This is an odd job, you know. Somedays working in the Newsroom you get across the wires the strangest stories. As the saying goes: there's now't so queer as folk.
But sometimes it takes a strong-willed hack to spy out the urban myths from the urban jungle.
One story that has been doing the rounds for many a month, now, but still seems to be losing no momentum in pub gossip, is that of the dwarf-eating hippo. The gist of the story is as follows (as reported in the Pattaya post in Thailand who - to paraphrase - reported this.):
"A hippopotamus has swallowed a dwarf in a circus accident in northern Thailand. "A dwarf, nicknamed Od, died when he bounced sideways from a trampoline and was swallowed by a yawning hippopotamus, which was waiting to appear in the next act," the Pattaya Mail reported. "Vets on the scene said Hilda the Hippo had a gag reflex which automatically caused her to swallow." The vets said it was the first time the hefty vegetarian had ever eaten a circus performer. "Unfortunately, the 1000 plus spectators continued to applaud wildly until common sense dictated there had been a tragic mistake."
By all accounts, a one-in-a-million freak accident. That is until you realise that the story has also muted into pieces that say the dwarf in question was called Franz Dasch and lived in Austria, or was known as Bruno, the Bulgarian Dwarf, or even, happened to 42 of them in Cambodia. There's even a book and a band after the event.

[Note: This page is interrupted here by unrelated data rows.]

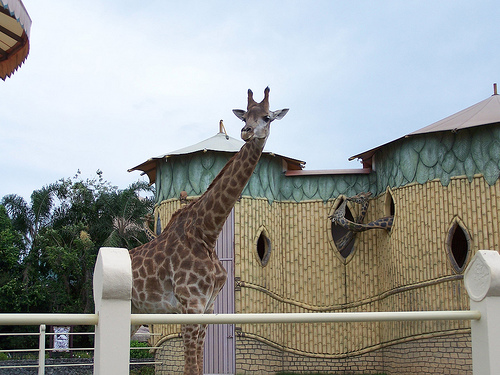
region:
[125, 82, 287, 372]
A giraffe looking at a particular item.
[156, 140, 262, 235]
The thick neck of a large giraffe.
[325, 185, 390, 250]
Two young giraffes interlocking their necks.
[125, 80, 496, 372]
A beautiful house that has animals in it.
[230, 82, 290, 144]
The sad of a large giraffe.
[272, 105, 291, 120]
The ear of a wild giraffe.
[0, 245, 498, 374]
The fence keeping the giraffe from escaping.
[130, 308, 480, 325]
A metallic rod holding a fence.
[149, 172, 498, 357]
A beautiful yellow structure in the house.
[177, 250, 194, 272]
One of the brown spots in giraffe's body.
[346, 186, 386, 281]
Giraffe head sticking out of window.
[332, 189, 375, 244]
Giraffe head sticking out of window.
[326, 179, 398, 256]
Giraffes heads sticking out of windows kissing.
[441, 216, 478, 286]
Diamond shape window on building.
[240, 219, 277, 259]
Diamond shaped window on building.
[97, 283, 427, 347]
White railing in front of giraffe.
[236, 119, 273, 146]
Giraffe has black nose holes.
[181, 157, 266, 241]
Giraffe has long neck.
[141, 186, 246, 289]
Giraffe is brown and tan.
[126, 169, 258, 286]
Giraffe is standing near building.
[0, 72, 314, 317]
giraffe in picture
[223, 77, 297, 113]
horns on top of giraffe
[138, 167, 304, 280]
brown spots on giraffe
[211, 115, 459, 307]
building behind giraffe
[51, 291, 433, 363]
white pole for fence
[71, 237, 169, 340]
wooden post for fence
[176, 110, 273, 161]
roof on top of building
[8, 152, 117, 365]
trees behind giraffe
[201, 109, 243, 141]
pointy tip of building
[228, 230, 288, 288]
hole or window in building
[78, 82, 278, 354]
A giraffe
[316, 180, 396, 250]
a pair of giraffes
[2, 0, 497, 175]
a clear, blue sky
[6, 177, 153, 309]
a group of palm trees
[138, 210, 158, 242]
a giraffe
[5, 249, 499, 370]
a metal fence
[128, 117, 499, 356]
A house for the giraffes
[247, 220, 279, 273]
A window in the giraffe house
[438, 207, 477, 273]
A window in the giraffe house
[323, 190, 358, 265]
A window in the giraffe house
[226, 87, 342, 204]
the giraffe has ears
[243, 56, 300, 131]
the giraffe has ears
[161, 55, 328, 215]
the giraffe has ears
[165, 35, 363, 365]
the giraffe has ears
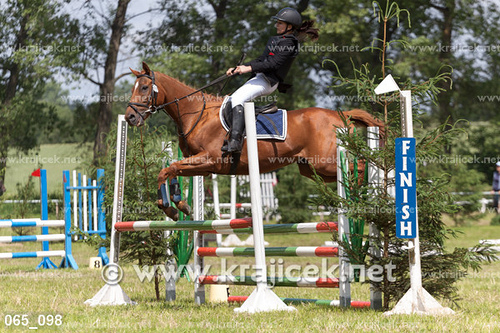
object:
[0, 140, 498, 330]
grass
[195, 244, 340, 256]
pole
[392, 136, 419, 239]
sign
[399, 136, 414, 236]
word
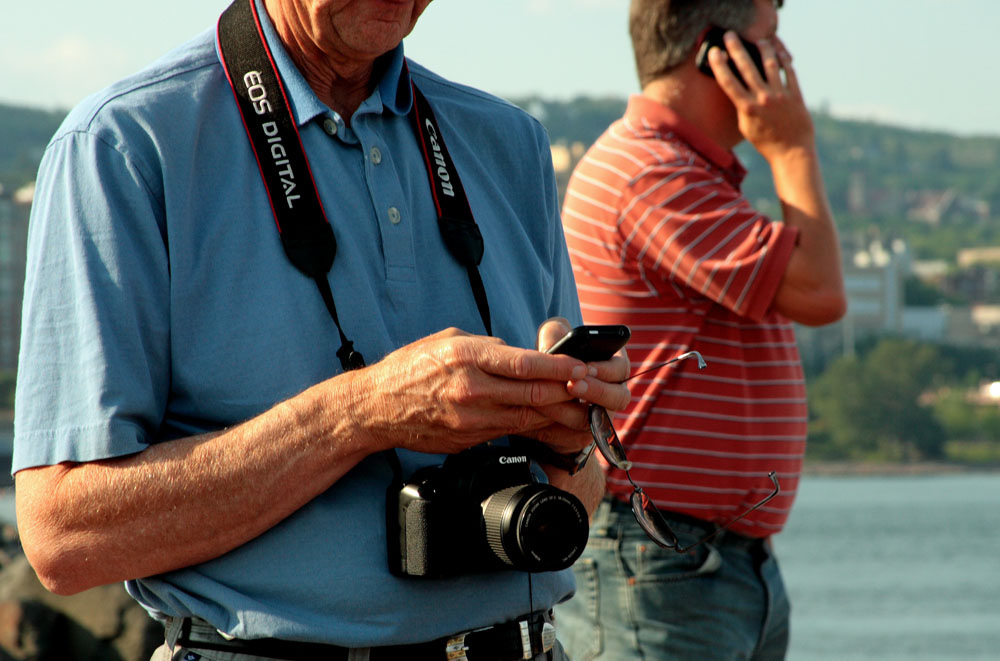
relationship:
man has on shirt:
[551, 0, 845, 660] [597, 136, 742, 303]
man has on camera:
[10, 0, 632, 661] [395, 458, 584, 568]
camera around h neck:
[395, 458, 584, 568] [262, 12, 369, 124]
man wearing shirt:
[18, 34, 587, 644] [18, 45, 578, 621]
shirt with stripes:
[553, 101, 834, 531] [617, 161, 706, 251]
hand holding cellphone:
[376, 318, 631, 454] [498, 285, 619, 432]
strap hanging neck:
[211, 3, 574, 597] [2, 9, 591, 605]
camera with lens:
[389, 452, 590, 577] [464, 458, 576, 563]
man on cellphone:
[551, 0, 845, 660] [691, 45, 794, 117]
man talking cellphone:
[551, 0, 845, 660] [691, 45, 794, 117]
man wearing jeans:
[515, 5, 871, 645] [577, 507, 795, 650]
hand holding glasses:
[415, 321, 593, 475] [511, 289, 629, 399]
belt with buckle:
[353, 600, 540, 658] [458, 600, 561, 649]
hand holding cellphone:
[376, 318, 631, 454] [502, 289, 612, 409]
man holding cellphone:
[10, 0, 632, 661] [521, 263, 608, 428]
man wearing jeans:
[551, 0, 845, 660] [590, 476, 762, 650]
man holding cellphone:
[10, 0, 632, 661] [541, 296, 631, 388]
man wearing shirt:
[10, 0, 632, 661] [145, 118, 421, 399]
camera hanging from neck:
[389, 452, 590, 577] [221, 9, 417, 149]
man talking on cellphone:
[551, 0, 845, 660] [672, 10, 775, 102]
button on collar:
[336, 118, 396, 174] [267, 59, 437, 162]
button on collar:
[330, 116, 382, 205] [281, 76, 399, 154]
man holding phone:
[10, 0, 632, 661] [503, 287, 624, 441]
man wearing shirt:
[551, 0, 845, 660] [627, 269, 721, 518]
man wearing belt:
[10, 0, 632, 661] [167, 610, 414, 657]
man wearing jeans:
[551, 0, 845, 660] [600, 492, 803, 630]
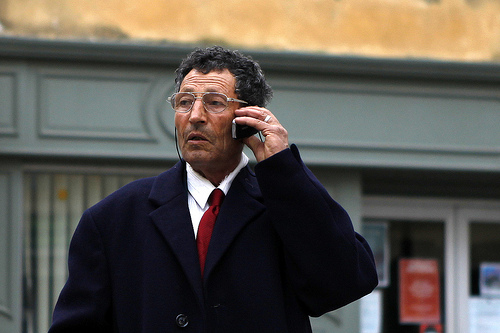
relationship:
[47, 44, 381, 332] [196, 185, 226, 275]
he with tie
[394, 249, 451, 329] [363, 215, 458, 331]
sign on door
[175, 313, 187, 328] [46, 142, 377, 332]
button for coat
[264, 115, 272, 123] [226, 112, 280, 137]
ring on finger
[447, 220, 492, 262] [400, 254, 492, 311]
glassdoor with signs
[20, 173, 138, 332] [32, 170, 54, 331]
valence in window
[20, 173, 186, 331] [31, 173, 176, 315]
valence in window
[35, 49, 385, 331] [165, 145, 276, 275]
he has shirt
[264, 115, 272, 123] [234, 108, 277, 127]
ring on finger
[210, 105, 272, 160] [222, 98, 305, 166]
cellphone in hand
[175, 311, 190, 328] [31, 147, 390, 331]
plastic button on coat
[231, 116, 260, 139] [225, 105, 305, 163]
cellphone in hand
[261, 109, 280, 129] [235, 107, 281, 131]
ring on finger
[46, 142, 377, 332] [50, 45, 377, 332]
coat on main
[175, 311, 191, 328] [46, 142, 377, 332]
plastic button on coat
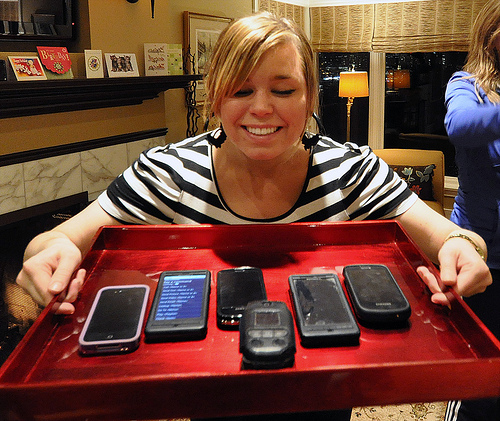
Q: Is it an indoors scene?
A: Yes, it is indoors.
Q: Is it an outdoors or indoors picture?
A: It is indoors.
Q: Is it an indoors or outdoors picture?
A: It is indoors.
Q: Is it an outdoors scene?
A: No, it is indoors.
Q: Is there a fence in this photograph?
A: No, there are no fences.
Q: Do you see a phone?
A: Yes, there is a phone.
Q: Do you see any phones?
A: Yes, there is a phone.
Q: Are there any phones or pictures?
A: Yes, there is a phone.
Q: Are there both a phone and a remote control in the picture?
A: No, there is a phone but no remote controls.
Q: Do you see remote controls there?
A: No, there are no remote controls.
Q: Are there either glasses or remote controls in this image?
A: No, there are no remote controls or glasses.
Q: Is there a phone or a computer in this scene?
A: Yes, there is a phone.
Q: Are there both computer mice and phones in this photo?
A: No, there is a phone but no computer mice.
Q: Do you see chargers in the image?
A: No, there are no chargers.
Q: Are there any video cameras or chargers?
A: No, there are no chargers or video cameras.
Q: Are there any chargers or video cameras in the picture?
A: No, there are no chargers or video cameras.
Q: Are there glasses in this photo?
A: No, there are no glasses.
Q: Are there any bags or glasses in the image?
A: No, there are no glasses or bags.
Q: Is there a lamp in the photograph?
A: Yes, there is a lamp.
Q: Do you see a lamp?
A: Yes, there is a lamp.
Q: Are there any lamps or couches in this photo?
A: Yes, there is a lamp.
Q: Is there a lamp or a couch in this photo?
A: Yes, there is a lamp.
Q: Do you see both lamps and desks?
A: No, there is a lamp but no desks.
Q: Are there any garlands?
A: No, there are no garlands.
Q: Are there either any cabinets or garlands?
A: No, there are no garlands or cabinets.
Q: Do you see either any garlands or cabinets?
A: No, there are no garlands or cabinets.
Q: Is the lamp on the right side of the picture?
A: Yes, the lamp is on the right of the image.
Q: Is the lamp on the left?
A: No, the lamp is on the right of the image.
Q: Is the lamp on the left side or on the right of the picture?
A: The lamp is on the right of the image.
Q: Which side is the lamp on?
A: The lamp is on the right of the image.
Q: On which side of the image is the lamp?
A: The lamp is on the right of the image.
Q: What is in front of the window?
A: The lamp is in front of the window.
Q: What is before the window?
A: The lamp is in front of the window.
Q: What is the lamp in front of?
A: The lamp is in front of the window.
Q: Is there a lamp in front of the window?
A: Yes, there is a lamp in front of the window.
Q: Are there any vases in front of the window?
A: No, there is a lamp in front of the window.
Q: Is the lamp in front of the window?
A: Yes, the lamp is in front of the window.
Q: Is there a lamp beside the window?
A: Yes, there is a lamp beside the window.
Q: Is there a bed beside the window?
A: No, there is a lamp beside the window.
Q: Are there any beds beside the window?
A: No, there is a lamp beside the window.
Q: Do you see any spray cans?
A: No, there are no spray cans.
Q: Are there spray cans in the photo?
A: No, there are no spray cans.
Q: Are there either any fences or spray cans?
A: No, there are no spray cans or fences.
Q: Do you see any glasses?
A: No, there are no glasses.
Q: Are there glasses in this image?
A: No, there are no glasses.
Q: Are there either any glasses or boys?
A: No, there are no glasses or boys.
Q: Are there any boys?
A: No, there are no boys.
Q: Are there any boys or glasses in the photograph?
A: No, there are no boys or glasses.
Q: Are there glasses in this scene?
A: No, there are no glasses.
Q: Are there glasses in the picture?
A: No, there are no glasses.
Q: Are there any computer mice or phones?
A: Yes, there is a phone.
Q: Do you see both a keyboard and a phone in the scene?
A: No, there is a phone but no keyboards.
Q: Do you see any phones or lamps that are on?
A: Yes, the phone is on.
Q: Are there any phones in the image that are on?
A: Yes, there is a phone that is on.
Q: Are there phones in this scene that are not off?
A: Yes, there is a phone that is on.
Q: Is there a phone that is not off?
A: Yes, there is a phone that is on.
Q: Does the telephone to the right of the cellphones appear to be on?
A: Yes, the telephone is on.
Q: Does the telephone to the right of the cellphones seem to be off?
A: No, the phone is on.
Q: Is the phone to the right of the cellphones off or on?
A: The telephone is on.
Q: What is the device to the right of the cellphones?
A: The device is a phone.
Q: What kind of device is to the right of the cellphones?
A: The device is a phone.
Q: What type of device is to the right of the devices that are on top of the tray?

The worry is this. In a digital age, where journalists are increasingly having to beat the 'citizen reporter' to a story, it is very, very easy for us to run with a story that looks on the surface alot more credible than a hippo-eating dwarf, and one that we have heard from a number of 'net sources, but one that turns out to be absolutely rubbish.
All in all - if there is one thing worth learning about urban myths. Is that is teaches us all a lesson on the why-s and where-s of good reporting.